Even organizations like Harvard University feel a compelling need for DR, although costs are a significant issue governing how well each of the university's various apps are protected. "We do primary infrastructure recovery for those applications willing to pay for it," says Ron Hawkins, senior technical architect at the Cambridge, MA-based institution. Not surprisingly, the only business units willing to sign up for Harvard's IT infrastructure recovery are those responsible for critical apps such as payroll, financial and data warehousing. "Everybody wants DR until they see the price," he notes.

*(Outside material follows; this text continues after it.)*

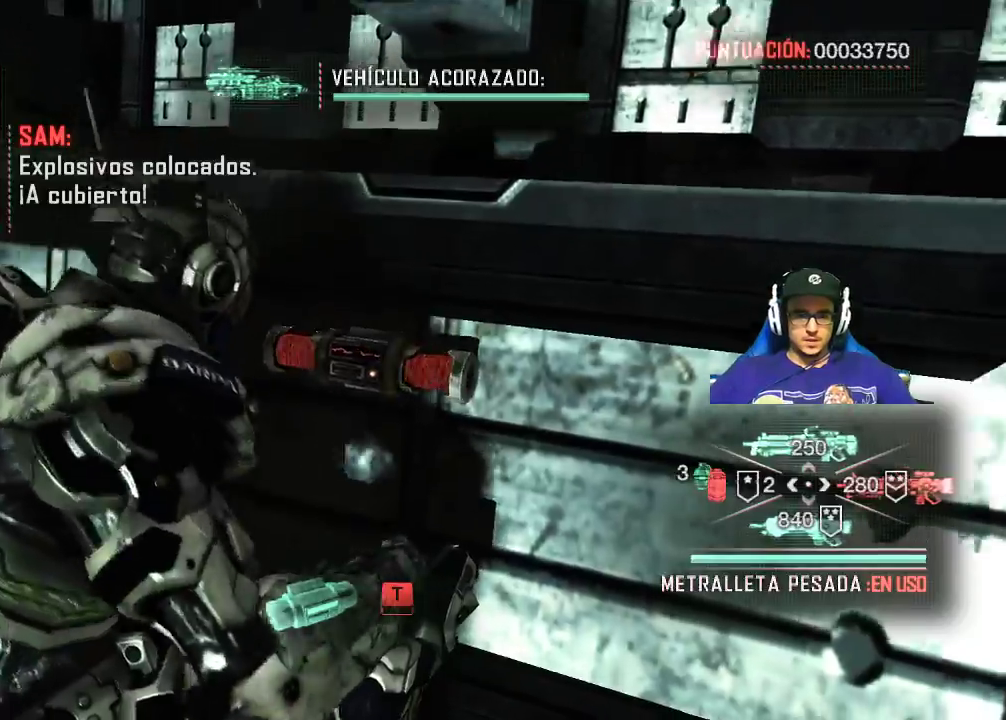
{"keys": ["a", "s"], "mouse": [], "mouse_move": "right", "events": [[100, "a", "down"]]}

Faced with widespread demand for less-costly DR options, Hawkins has explored a variety of options, including VMware, snapshots and remote replication, in an effort to provide a less-expensive recovery service that would still be effective. He's also tried working with business units to juggle their recovery point objectives (RPOs) and recovery time objectives (RTOs) to come up with something less costly to implement, test and maintain (see Disaster recovery testing tips).

The only alternative Harvard has come up with to sending a team to its hot site for several days is a collocation facility located off campus. "They'll sell us rack space and we can replicate some of our critical infrastructure systems there," says Hawkins. These systems include the e-mail hub and DNS service, and perhaps a half- dozen small, but critical, utility services that have to remain accessible to apps outside of Harvard even if all systems go down in a disaster. By replicating them to the collocation facility, they can be recovered nearly instantaneously.